Effects of ocean acidification on microbial community composition of, and oxygen fluxes through, biofilms from the Great Barrier Reef
Article first published online: 12 SEP 2011
© 2011 Society for Applied Microbiology and Blackwell Publishing Ltd
Volume 13, Issue 11, pages 2976–2989, November 2011
How to Cite
Witt, V., Wild, C., Anthony, K. R. N., Diaz-Pulido, G. and Uthicke, S. (2011), Effects of ocean acidification on microbial community composition of, and oxygen fluxes through, biofilms from the Great Barrier Reef. Environmental Microbiology, 13: 2976–2989. doi: 10.1111/j.1462-2920.2011.02571.x
- Issue published online: 31 OCT 2011
- Article first published online: 12 SEP 2011
- Received 7 April, 2011; accepted 18 July, 2011.
Rising anthropogenic CO2 emissions acidify the oceans, and cause changes to seawater carbon chemistry. Bacterial biofilm communities reflect environmental disturbances and may rapidly respond to ocean acidification. This study investigates community composition and activity responses to experimental ocean acidification in biofilms from the Australian Great Barrier Reef. Natural biofilms grown on glass slides were exposed for 11 d to four controlled pCO2 concentrations representing the following scenarios: A) pre-industrial (∼300 ppm), B) present-day (∼400 ppm), C) mid century (∼560 ppm) and D) late century (∼1140 ppm).
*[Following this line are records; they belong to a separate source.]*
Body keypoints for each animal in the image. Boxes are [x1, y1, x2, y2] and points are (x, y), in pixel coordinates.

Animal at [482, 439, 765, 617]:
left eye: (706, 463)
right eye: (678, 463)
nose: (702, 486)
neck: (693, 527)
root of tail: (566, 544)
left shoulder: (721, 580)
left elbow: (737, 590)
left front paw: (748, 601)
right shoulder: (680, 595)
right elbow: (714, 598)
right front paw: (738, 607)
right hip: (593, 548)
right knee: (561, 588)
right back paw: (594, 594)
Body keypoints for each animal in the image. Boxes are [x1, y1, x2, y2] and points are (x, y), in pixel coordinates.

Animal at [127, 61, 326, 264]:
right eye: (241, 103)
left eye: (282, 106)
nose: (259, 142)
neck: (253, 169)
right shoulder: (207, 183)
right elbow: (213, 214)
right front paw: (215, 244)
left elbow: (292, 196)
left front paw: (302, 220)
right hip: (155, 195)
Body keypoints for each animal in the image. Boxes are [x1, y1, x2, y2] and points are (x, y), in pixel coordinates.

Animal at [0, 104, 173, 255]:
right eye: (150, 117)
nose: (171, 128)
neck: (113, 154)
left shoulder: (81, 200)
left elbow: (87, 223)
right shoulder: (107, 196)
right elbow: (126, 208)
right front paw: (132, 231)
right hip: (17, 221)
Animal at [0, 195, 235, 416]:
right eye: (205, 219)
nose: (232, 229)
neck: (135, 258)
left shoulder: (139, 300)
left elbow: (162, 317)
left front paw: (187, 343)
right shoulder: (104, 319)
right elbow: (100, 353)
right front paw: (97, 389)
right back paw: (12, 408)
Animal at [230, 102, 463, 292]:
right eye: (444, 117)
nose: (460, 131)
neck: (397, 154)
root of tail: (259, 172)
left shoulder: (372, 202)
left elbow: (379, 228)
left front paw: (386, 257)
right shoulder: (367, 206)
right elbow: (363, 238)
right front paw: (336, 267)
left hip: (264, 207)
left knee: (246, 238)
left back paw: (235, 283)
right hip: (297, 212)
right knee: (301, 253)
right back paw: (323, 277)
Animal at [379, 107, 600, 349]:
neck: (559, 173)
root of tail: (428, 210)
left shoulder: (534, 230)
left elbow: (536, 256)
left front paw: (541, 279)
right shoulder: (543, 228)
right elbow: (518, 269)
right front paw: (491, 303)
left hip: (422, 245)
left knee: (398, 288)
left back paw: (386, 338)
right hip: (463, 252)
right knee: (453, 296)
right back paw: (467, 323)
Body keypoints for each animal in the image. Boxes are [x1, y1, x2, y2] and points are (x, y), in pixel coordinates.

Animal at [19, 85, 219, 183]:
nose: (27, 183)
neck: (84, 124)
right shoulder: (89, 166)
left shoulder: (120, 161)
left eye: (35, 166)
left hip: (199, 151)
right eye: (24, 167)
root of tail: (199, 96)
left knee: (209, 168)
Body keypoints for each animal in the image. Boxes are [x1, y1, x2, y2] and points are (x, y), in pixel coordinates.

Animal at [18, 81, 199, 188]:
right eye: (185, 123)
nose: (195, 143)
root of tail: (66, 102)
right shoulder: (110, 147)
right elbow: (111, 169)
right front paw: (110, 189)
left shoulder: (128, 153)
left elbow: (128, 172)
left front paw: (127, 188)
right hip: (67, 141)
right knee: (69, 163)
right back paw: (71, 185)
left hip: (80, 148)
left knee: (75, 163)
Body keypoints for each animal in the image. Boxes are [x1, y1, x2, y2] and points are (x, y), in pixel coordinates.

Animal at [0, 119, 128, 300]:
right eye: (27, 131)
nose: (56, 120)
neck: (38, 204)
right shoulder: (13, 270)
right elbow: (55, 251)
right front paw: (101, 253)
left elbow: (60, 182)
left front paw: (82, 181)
Terminal restriction fragment length polymorphism and clone library analyses of 16S rRNA genes revealed CO2-correlated bacterial community shifts between treatments A, B and D. Observed bacterial community shifts were driven by decreases in the relative abundance of Alphaproteobacteria and increases of Flavobacteriales (Bacteroidetes) at increased CO2 concentrations, indicating pH sensitivity of specific bacterial groups. Elevated pCO2 (C + D) shifted biofilm algal communities and significantly increased C and N contents, yet O2 fluxes, measured using in light and dark incubations, remained unchanged. Our findings suggest that bacterial biofilm communities rapidly adapt and reorganize in response to high pCO2 to maintain activity such as oxygen production.